In Short
- Casual employees can request permanent employment after 12 months.
- Employers must provide casual employees with a conversion offer after 12 months, subject to eligibility.
- You may refuse a conversion request if reasonable business grounds exist.
Tips for Businesses
Review your casual employees’ eligibility for permanent conversion regularly. Make sure you understand the criteria and reasonable grounds for refusing a request. Clear communication with employees about their rights and your decision-making process will help you stay compliant and avoid potential disputes.
As per the upcoming changes to casual employment laws, the conversion process will be significantly altered. Currently, as an employer, it is your duty to assess the casual employment relationship after 12 months and offer permanent employment to eligible casual employees. However, starting on August 26th, 2024, the employees will initiate the process. They will have to give notice to their employer after completing six months of continuous employment, or 12 months for small businesses, to switch to permanent employment.
What are the Changes?
The key changes resulting from the Bill are:
- a new statutory definition of a ‘casual employee’ in the FW Act; and
- processes for employees to seek casual conversion.
Definition of ‘Casual Employee’
The Fair Work Act 2009 (‘the Act’) is set to introduce a new definition of ‘casual employee’ to replace the existing one. Under the new definition, an employee will still only be classified as a casual only if there is no firm advance commitment to continuing and indefinite work, taking into account the practical reality and true nature of the employment relationship.
There are several factors to consider when determining whether an employee is classified as a casual employee. These factors include:
- the actual nature of the employment, including the practical reality of the work being performed;
- the mutual understanding between the employer and the employee, whether it is outlined in a contract or not;
- your inability to offer consistent work to the employee;
- the employee’s ability to accept or reject work as it is offered;
- the likelihood of the business having work available in the future;
- whether there are full-time or part-time employees performing the same duties; and
- whether the employee has a regular pattern of work.
These considerations can help you determine whether an employee is a casual employee and, therefore, entitled to certain benefits and protections under the law.
The changes will also introduce new regulations prohibiting companies from dismissing or threatening to dismiss employees to engage them as casuals. Furthermore, there will be rules against making certain misrepresentations regarding casual employment.

As an employer, it is essential to understand what employment laws have changed and their implications for your business — particularly the changes to the Fair Work Act 2009 through the new Closing the Loopholes legislation.
Casual Conversion
The recent amendment to the Act allows a casual employee to seek casual conversion by providing written notification to their employer. Employees can issue this notification only after completing a minimum of six months of employment with their employer.
You are required to respond within 21 days of receiving this notification. The response must:
- be in writing; and
- clearly state whether you accept or reject the request.

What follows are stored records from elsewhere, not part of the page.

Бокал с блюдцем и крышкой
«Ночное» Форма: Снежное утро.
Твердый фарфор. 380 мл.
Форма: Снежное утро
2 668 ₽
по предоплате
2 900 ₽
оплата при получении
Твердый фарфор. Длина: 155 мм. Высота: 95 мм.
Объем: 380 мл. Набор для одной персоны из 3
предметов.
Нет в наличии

If you accept a casual conversion request, it is important to inform the employee of several key details. First, specify whether their status will change to full-time or part-time. Then, provide details about their new working hours and confirm the date the change takes effect. Ensure this information is communicated clearly to avoid any confusion.
Under the Act, if a dispute arises regarding the employee’s status, you should first attempt to resolve it at the workplace level. If this fails, either party can refer the matter to the Fair Work Commission.
Key Takeaways
If you have a casual workforce, you should take the following steps to ensure compliance with the new provisions of the Act:
- ensure you have processes for issuing the Casual Employment Information Statement to both new and existing employees from August 26th;
- update your casual employment contracts; and
- review your casual workforce to determine which casual employees are eligible for casual conversion.

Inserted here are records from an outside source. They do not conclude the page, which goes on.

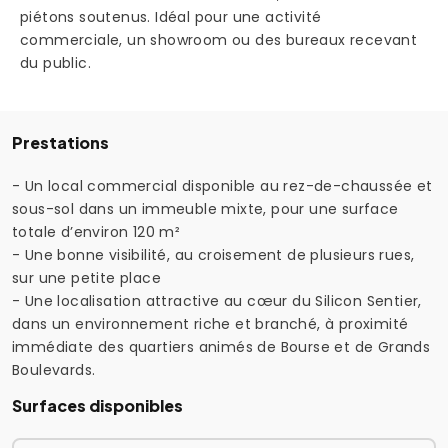
piétons soutenus. Idéal pour une activité
commerciale, un showroom ou des bureaux recevant
du public.
Prestations
- Un local commercial disponible au rez-de-chaussée et
sous-sol dans un immeuble mixte, pour une surface
totale d’environ 120 m²
- Une bonne visibilité, au croisement de plusieurs rues,
sur une petite place
- Une localisation attractive au cœur du Silicon Sentier,
dans un environnement riche et branché, à proximité
immédiate des quartiers animés de Bourse et de Grands
Boulevards.
Surfaces disponibles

If you have questions about casual conversion, our experienced employment lawyers can assist as part of our LegalVision membership. For a low monthly fee, you will have unlimited access to lawyers to answer your questions and draft and review your documents. Call us today on 1300 544 755 or visit our membership page.

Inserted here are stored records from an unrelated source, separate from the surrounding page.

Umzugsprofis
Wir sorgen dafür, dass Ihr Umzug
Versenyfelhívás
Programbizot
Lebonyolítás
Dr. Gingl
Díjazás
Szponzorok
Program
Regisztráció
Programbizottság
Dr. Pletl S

Frequently Asked Questions
Casual employment is irregular ad-hoc employment where there is no ongoing expectation of work. The employment starts and ends at the start and end of each engagement.
Permanent employees can be part-time or full-time. They have regular and systematic employment with an ongoing expectation of work. The parties agree to a minimum number of hours each week and the hours are generally worked on the same days.
Eligible employees must make a request in writing. Whether they request to convert to full-time or part-time will depend on whether they have worked equivalent full-time or part-time hours over the past 12 (or six) months.